What I've been calling Arizona Speed Weeks concluded last Saturday night with the World of Outlaws' only scheduled event in the state. This following NHRA at Wild Horse Pass and then NASCAR at Phoenix International Raceway. The Outlaws were at Tucson International Raceway, a 3/8-mile dirt oval, for the NAPA Wildcat Shootout.
As I've said here before, anyone who considers him/herself a serious race fan needs to see an Outlaws' show this year, because it's Steve Kinser's last full season on tour. Maybe his last season, period, as Kinser admitted to me a few weeks ago. He'll decide after this season. My feature on Kinser was in last Friday's Arizona Republic.

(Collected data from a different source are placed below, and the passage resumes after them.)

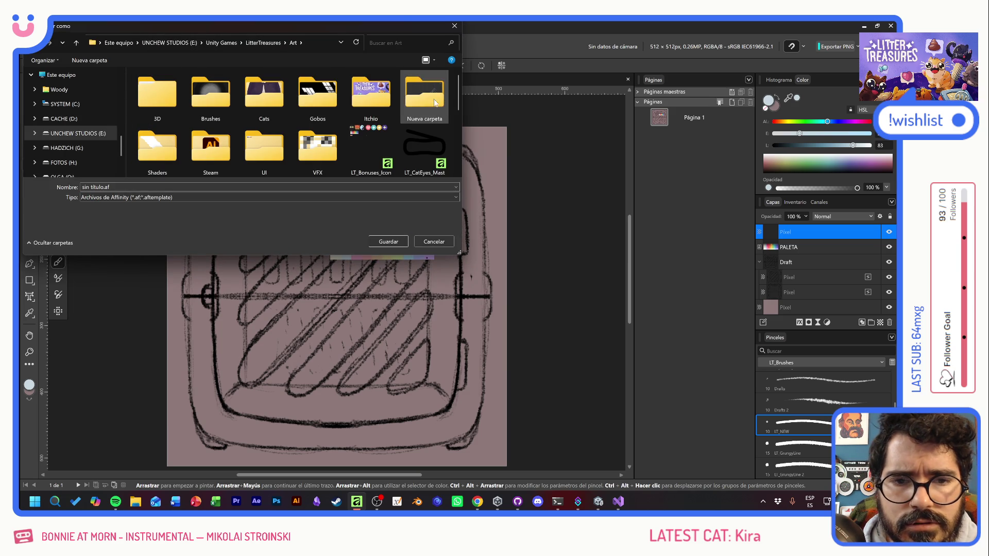
click(89, 60)
text(Shelter)
key(Return)
key(Return)
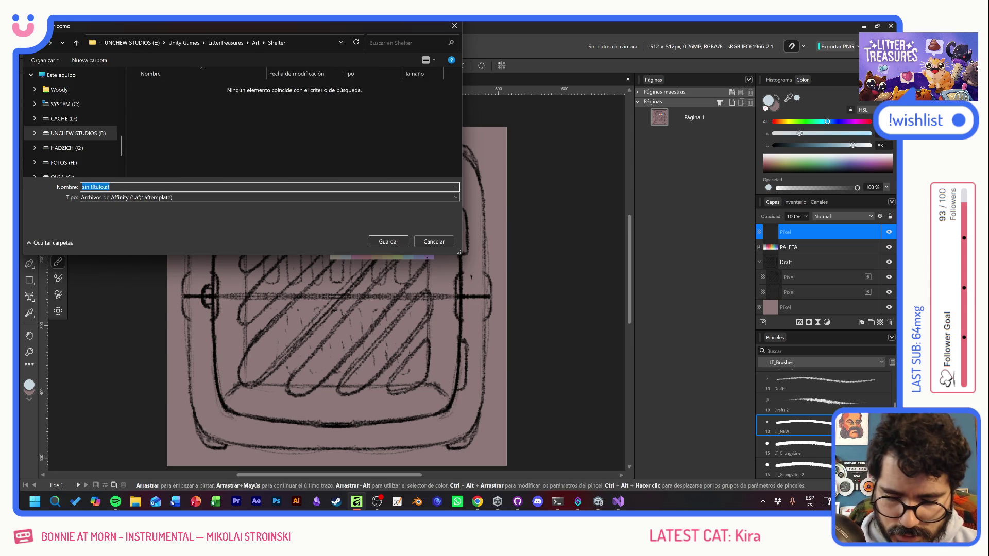
text(LT_Shelter_Kennel)
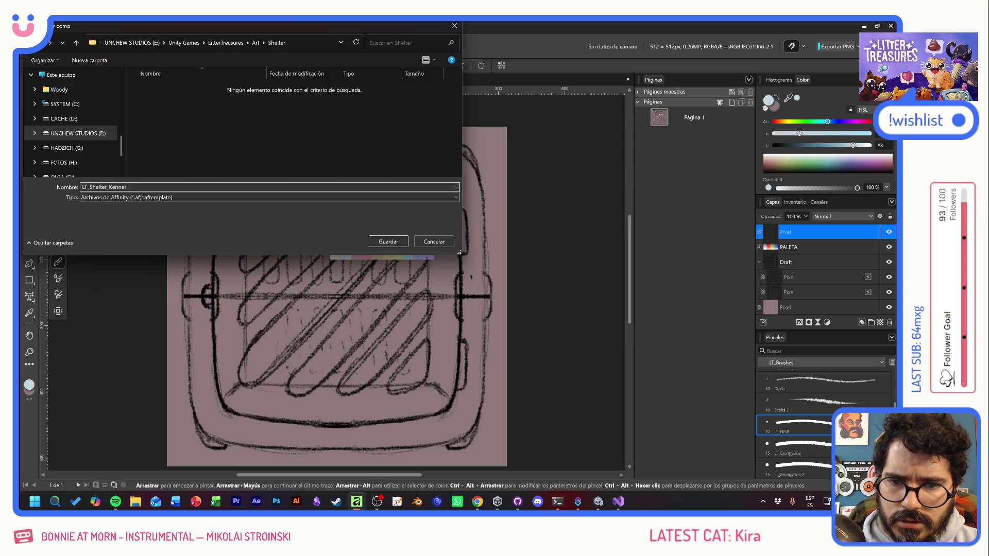
key(Return)
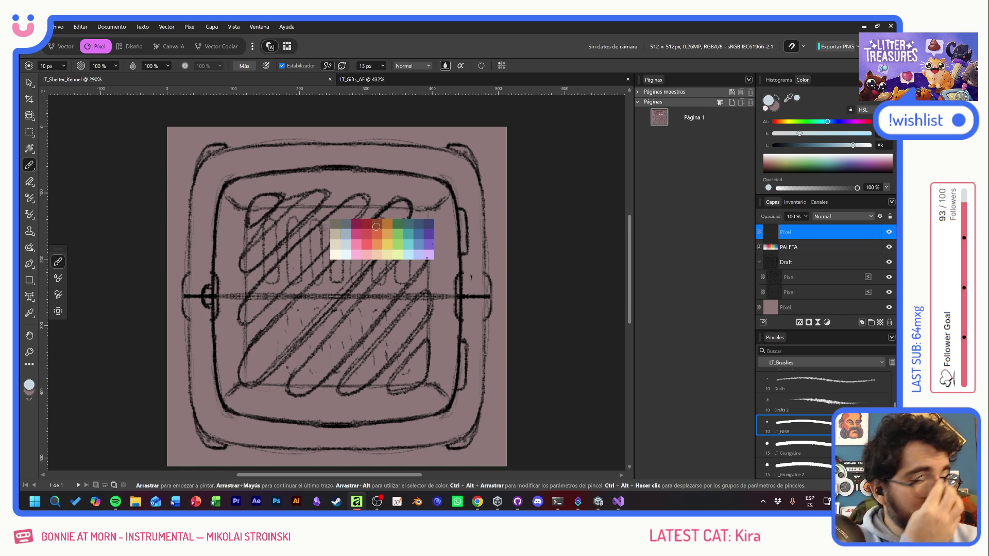
- Lower the Draft sketch layer's opacity to a faint guide, then select the top pixel layer
mouse_move(223, 162)
mouse_down()
mouse_move(206, 198)
mouse_move(208, 257)
mouse_up()
key(ctrl+z)
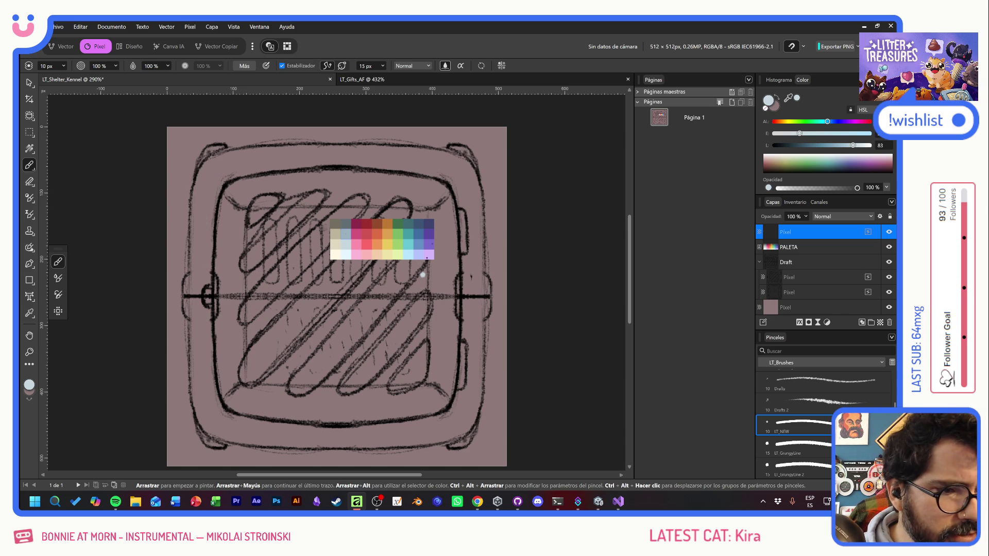
click(809, 262)
drag(781, 224, 754, 215)
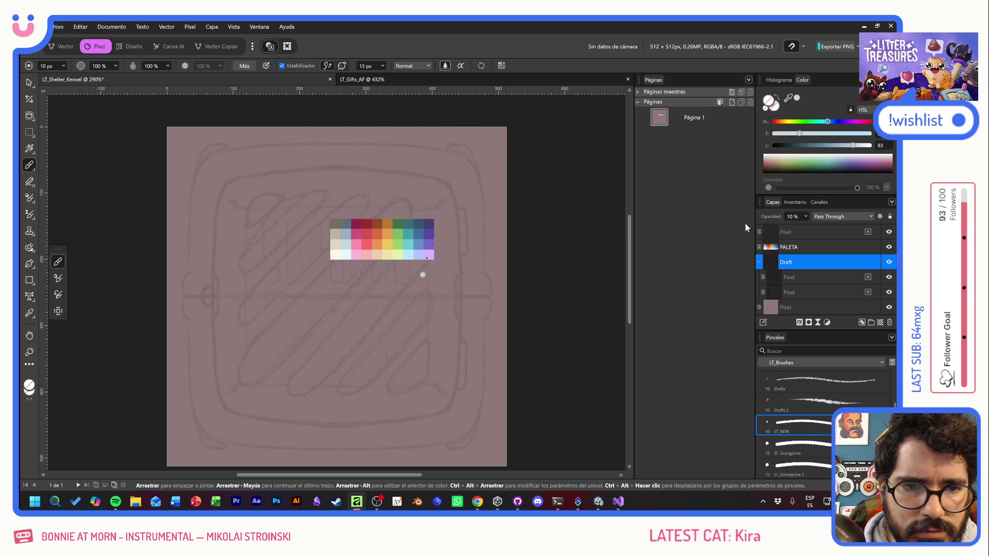
click(819, 233)
- Paint the crate's left side as a light-blue curved stroke
mouse_move(226, 171)
mouse_down()
mouse_move(210, 195)
mouse_move(217, 366)
mouse_up()
key(ctrl+z)
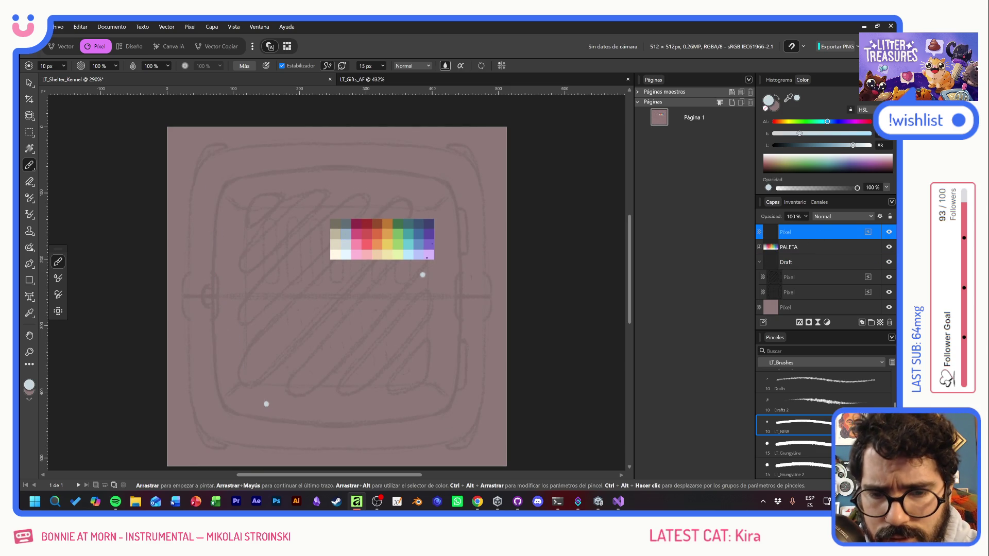
mouse_move(192, 313)
mouse_down()
mouse_move(196, 409)
mouse_move(206, 433)
mouse_move(237, 436)
mouse_up()
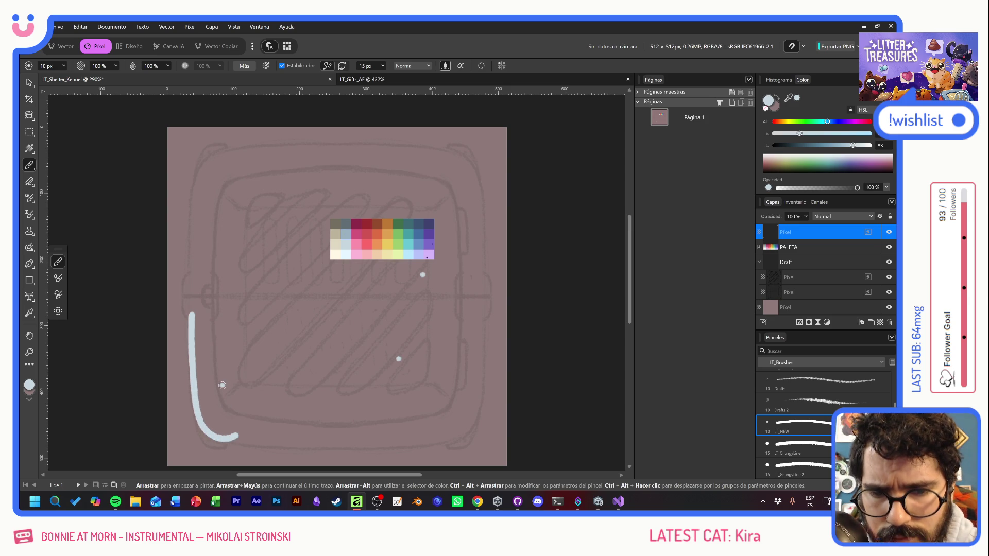
drag(191, 314, 184, 307)
key(ctrl+z)
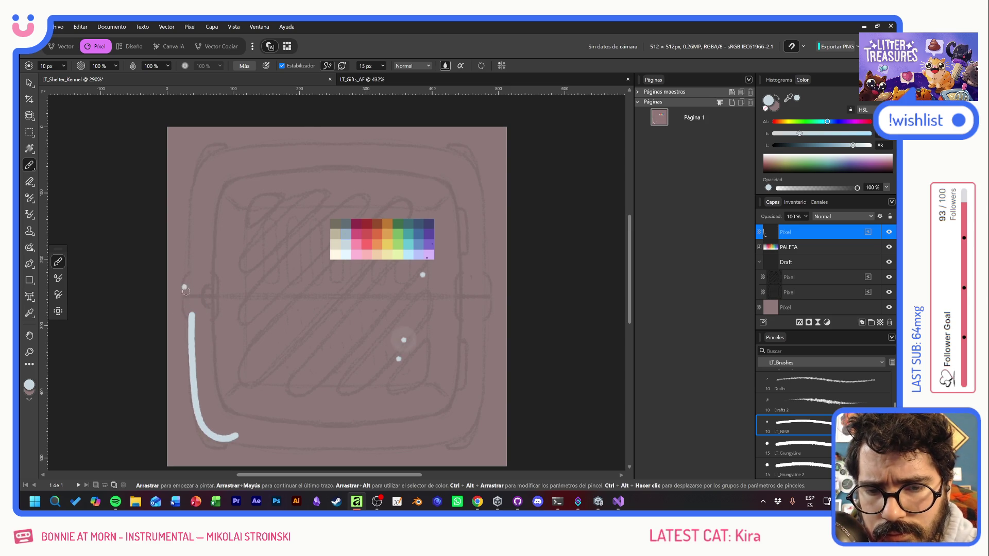
mouse_move(189, 299)
mouse_down()
mouse_move(197, 315)
mouse_move(185, 288)
mouse_move(206, 269)
mouse_move(191, 261)
mouse_move(195, 195)
mouse_move(206, 163)
mouse_move(229, 150)
mouse_up()
key(ctrl+z)
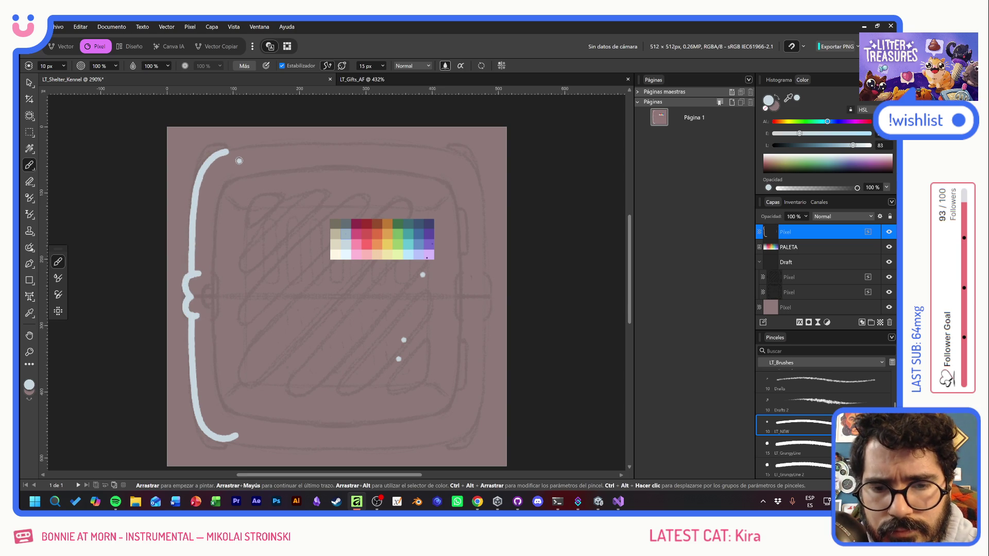
- Paint the crate's right side with a curved top corner and a latch hook below
mouse_move(437, 149)
mouse_down()
mouse_move(465, 163)
mouse_move(472, 182)
mouse_move(480, 286)
mouse_up()
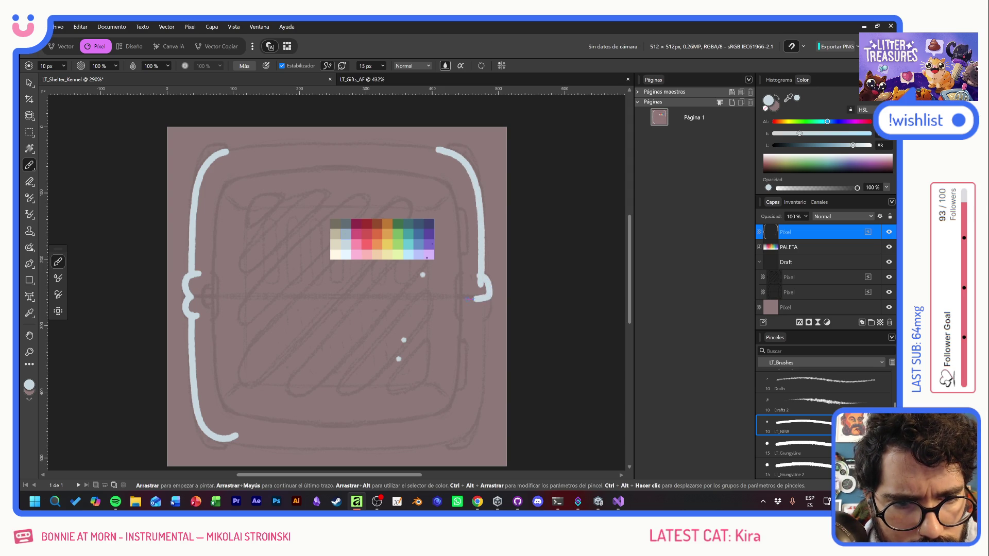
mouse_move(482, 276)
mouse_down()
mouse_move(488, 288)
mouse_move(471, 298)
mouse_up()
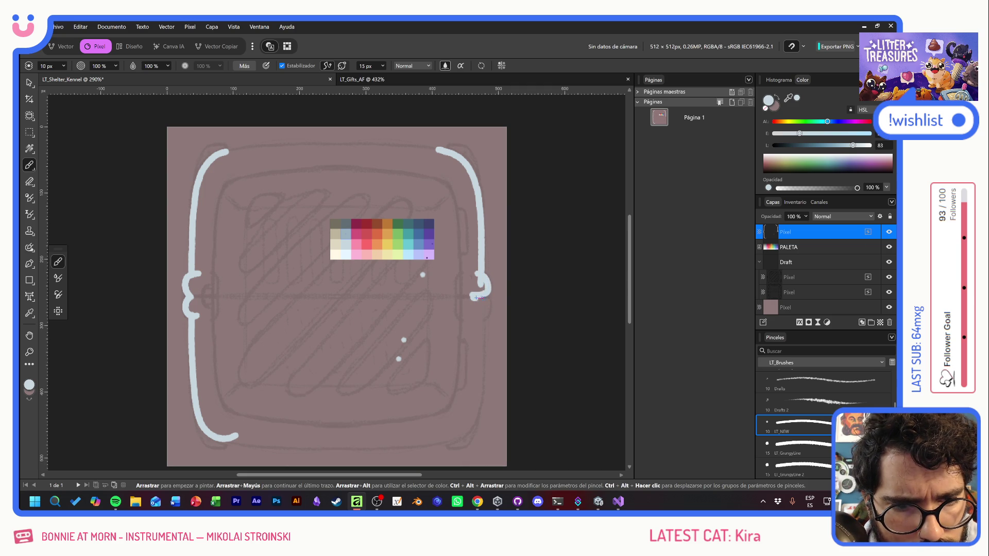
drag(488, 309, 473, 323)
click(411, 344)
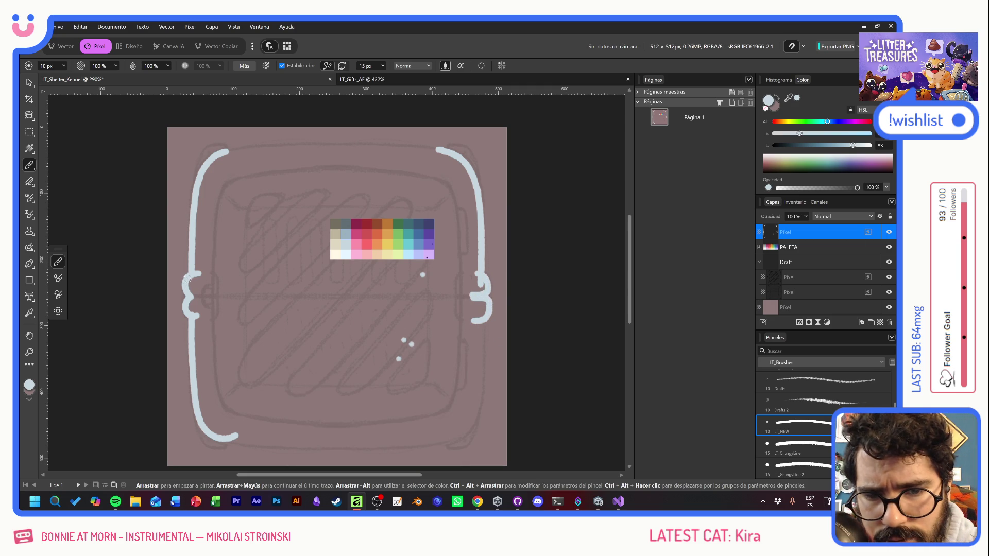
- Complete the outer light-blue outline: left bump, right side, bottom edge and top edge
mouse_move(184, 285)
mouse_down()
mouse_move(187, 313)
mouse_move(196, 316)
mouse_move(188, 303)
mouse_move(205, 308)
mouse_up()
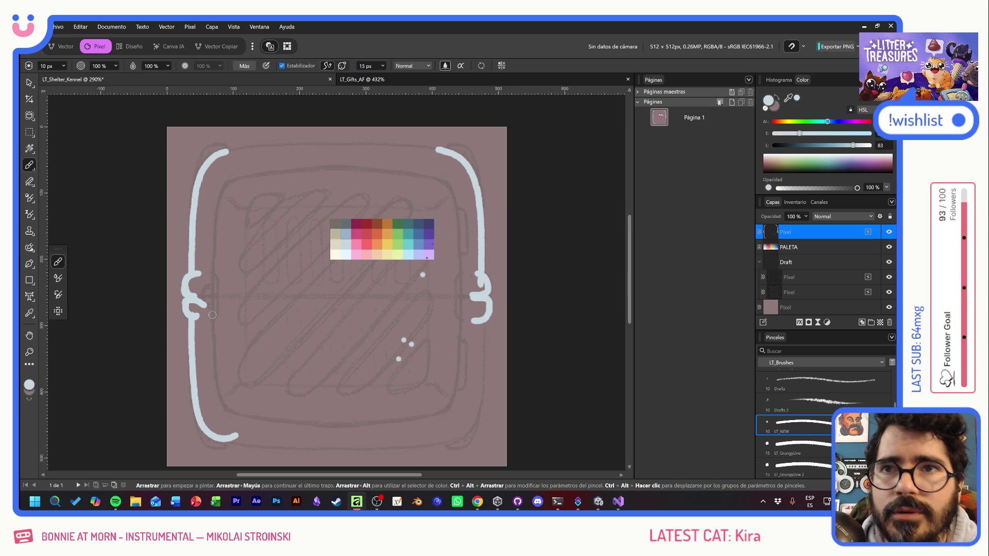
mouse_move(482, 316)
mouse_down()
mouse_move(478, 408)
mouse_move(448, 440)
mouse_up()
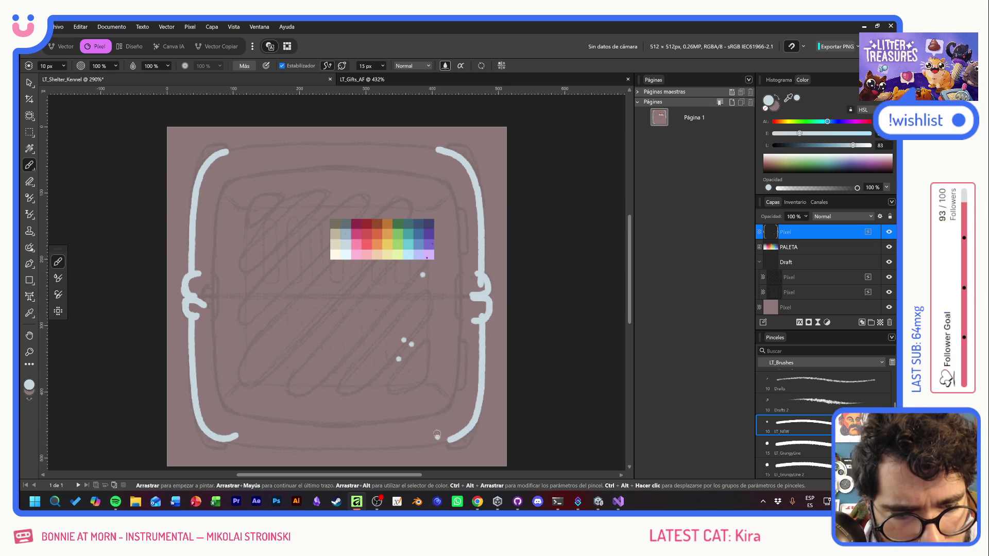
mouse_move(209, 434)
mouse_down()
mouse_move(394, 447)
mouse_move(459, 430)
mouse_up()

The link is on my Twitter
( @SpinDoctor500 ) or you can find it at AzCentral.com . With a large action photo of Kinser, it was good publicity for sprint car racing.
Jeff Gordon, who grew up a Big Time Kinser fan, told me at PIR he considers Steve to be one of America's 10 greatest drivers. So I made the run down to Tucson from Scottsdale to talk a bit more with Steve and witness what likely was his last Outlaws' event in Arizona. It's the "Salute to the King" tour. I'm sure all AZ fans are proud that Steve told me the legendary, now sadly no-more, Manzanita Speedway was his "all-time favorite track." See @Spindoctor500 for a photo. I was IROC's PR director when Steve won at Talladega in 1994.
It looked to me like a full house in the main grandstands. I chose to watch from the pit area on the backstretch, where there is a viewing mound and grandstand, as this allowed me to keep an eye on the cars and crews and drivers all night. A strong desert wind kicked-up dust about mid-way through the program, adding a night-time chill and to the drivers' challenge. Kinser won his heat and finished third in the A-Main behind Brad Sweet and Kerry Madson. With a win and second-second-third in his last three starts, Kinser is just 14 points behind Paul McMahan for the STP series championship lead. A serious Kinser run for his 21st Outlaws' crown would be one of 2014's best stories.
The Outlaws put on a great show which only makes the lack of a consistent live TV package that much more frustrating. And, as Gordon said to me at PIR: "To me, sprint car racing is one of the hardest things to do" because it's "very physical." So I left with even more respect for sprint car drivers and you should take a look, in person, if you haven't recently.
These guys are REAL RACERS!
Congratulations to the Phoenix International Raceway team for what appeared to be a successful start to the track's 50th anniversary celebration. Fantastic to have legends like A.J. Foyt and Bobby Allison at the track. The Memory Lane exhibit behind the main grandstands was excellent, featuring Foyt's 1964 PIR-winning roadster, and Alan Kulwicki's 1988 winner Zerex Ford Thunderbird. It was well designed and executed and I understand almost 13,000 fans visited over the race weekend. And a reminder that Phoenix at 50: A Half-Century of Racing is available at Amazon.com . It's PIR's coffee-table style commemorative book. Several writers, including me, generated the copy.
A few weeks ago I wrote about my concerns with NASCAR's Integrated Marketing Communications. I received some very interesting Es from people I respect telling me of their own experiences. My experience covering the recent events at Phoenix International Raceway mostly added to my views on this subject.
NASCAR IMC had no print copies of any national series media guides at the track. Does it get any more basic than that?
As I wrote before, the impression NASCAR IMC leaves with me is that it's constantly trying to be the quarterback who throws the long, spectacular touchdown pass to win the Super Bowl. (In this case, that being nice stories in major national media outlets and in non-traditional media.) However, any good QB would tell you such a play would be impossible without the fundamentals of blocking and tackling. In my Constitutionally-protected and experienced opinion, NASCAR IMC too often doesn't do its blocking and tackling.
I told that to a senior official, who claimed not to understand the analogy.
And here's yet another example of what's going on on the front lines and in the real media world, not the gizmoed-up PR theory sold to Brian France.
On Feb. 17 I E'd a specific and detailed request to Roush Fenway Racing's Chip Farrar, listed on the NASCAR media site as the "PR" contact for Trevor Bayne. I asked for five minutes with Trevor Friday morning at PIR. There was no courtesy of a reply until the afternoon of Feb. 28, an E apparently generated only because of a heads-up from Ford's on-site rep. In his E, Farrar wanted to know what I needed with Trevor. I had explained that in my original message.
And, sadly, not uncommon.
It's NASCAR IMC's job to establish expected standards of professionalism for those working under its sanction. Ditto for sponsors and automakers -- in this case, Advocare (where's the sponsorship manager?) and Ford -- who contractually align themselves with these teams.